- [The exercise] Copy word for word the section of the passage below on John Fetterman, Leonard Leo, and Robby George that opens with the words "John Fetterman’s stubborn" and closes with "machen den gesetz.".

- [Passage shown]
A small-town politician for the bulk of his adult life, Fetterman — despite his size — is small in other ways. Enormously empathetic, he lives to serve others partly because he is himself so humble and self-effacing. The law as he visualizes it is about reshaping the given order to provide security and opportunity to those without.
By contrast, Leonard Leo and Robby George live large, their three-piece suits evidence of both their patrician self-regard and their unyielding focus on cultivating those in positions of enormous wealth and power. Their stated life’s work has been to leverage the positive law to reinforce — or to establish anew — moral and civilizational conceptions of order derived from the natural law.
Leo and George will reference the soul, but their true commitment is to the control of bodies, which they associate with sinful and concupiscent behavior. Where Fetterman sees suffering, Leo and George witness evil. Where Fetterman associates the law with justice, Leo and George pair law with order — or, more precisely, with the battle against disorder.
John Fetterman’s stubborn insistence on dressing down on the Senate floor obviously communicates something very different than the commitment to dressing up of Leo and George. Fetterman is subsuming himself within his constituency — letting them know that he is one of them, that he will never put on airs that would elevate him above them.
Leonard Leo and Robby George are not politicians. They do not need to placate or please or pander. But they are nonetheless feral political creatures. Their clothing is inseparable from their mission, which is to make Catholic natural law the foundation of our political and legal institutions. Not merely the plinth of a statue, but its animating essence. For Leo and George, it is the law that makes the man. Gesetz machen den leute.
Which by the logic of transitivity allows us to conclude that the clothes make the law. Kleider machen den gesetz.

- [Data lines]
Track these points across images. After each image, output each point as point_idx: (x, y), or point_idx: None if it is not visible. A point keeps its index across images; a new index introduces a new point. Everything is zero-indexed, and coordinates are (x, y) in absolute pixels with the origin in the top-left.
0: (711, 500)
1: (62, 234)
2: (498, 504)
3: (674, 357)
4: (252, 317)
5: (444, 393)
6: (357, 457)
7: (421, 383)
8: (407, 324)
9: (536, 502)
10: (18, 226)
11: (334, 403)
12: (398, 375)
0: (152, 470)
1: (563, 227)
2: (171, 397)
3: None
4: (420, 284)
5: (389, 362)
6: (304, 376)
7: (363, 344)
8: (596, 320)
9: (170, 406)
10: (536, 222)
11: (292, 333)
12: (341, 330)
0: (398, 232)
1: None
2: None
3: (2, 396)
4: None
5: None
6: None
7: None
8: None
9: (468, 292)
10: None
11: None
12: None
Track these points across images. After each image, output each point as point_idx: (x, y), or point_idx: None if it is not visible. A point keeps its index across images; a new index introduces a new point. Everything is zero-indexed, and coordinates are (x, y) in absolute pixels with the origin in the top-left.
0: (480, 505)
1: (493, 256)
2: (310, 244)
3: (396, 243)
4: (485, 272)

- [Solution for this exercise]
John Fetterman’s stubborn insistence on dressing down on the Senate floor obviously communicates something very different than the commitment to dressing up of Leo and George. Fetterman is subsuming himself within his constituency — letting them know that he is one of them, that he will never put on airs that would elevate him above them.
Leonard Leo and Robby George are not politicians. They do not need to placate or please or pander. But they are nonetheless feral political creatures. Their clothing is inseparable from their mission, which is to make Catholic natural law the foundation of our political and legal institutions. Not merely the plinth of a statue, but its animating essence. For Leo and George, it is the law that makes the man. Gesetz machen den leute.
Which by the logic of transitivity allows us to conclude that the clothes make the law. Kleider machen den gesetz.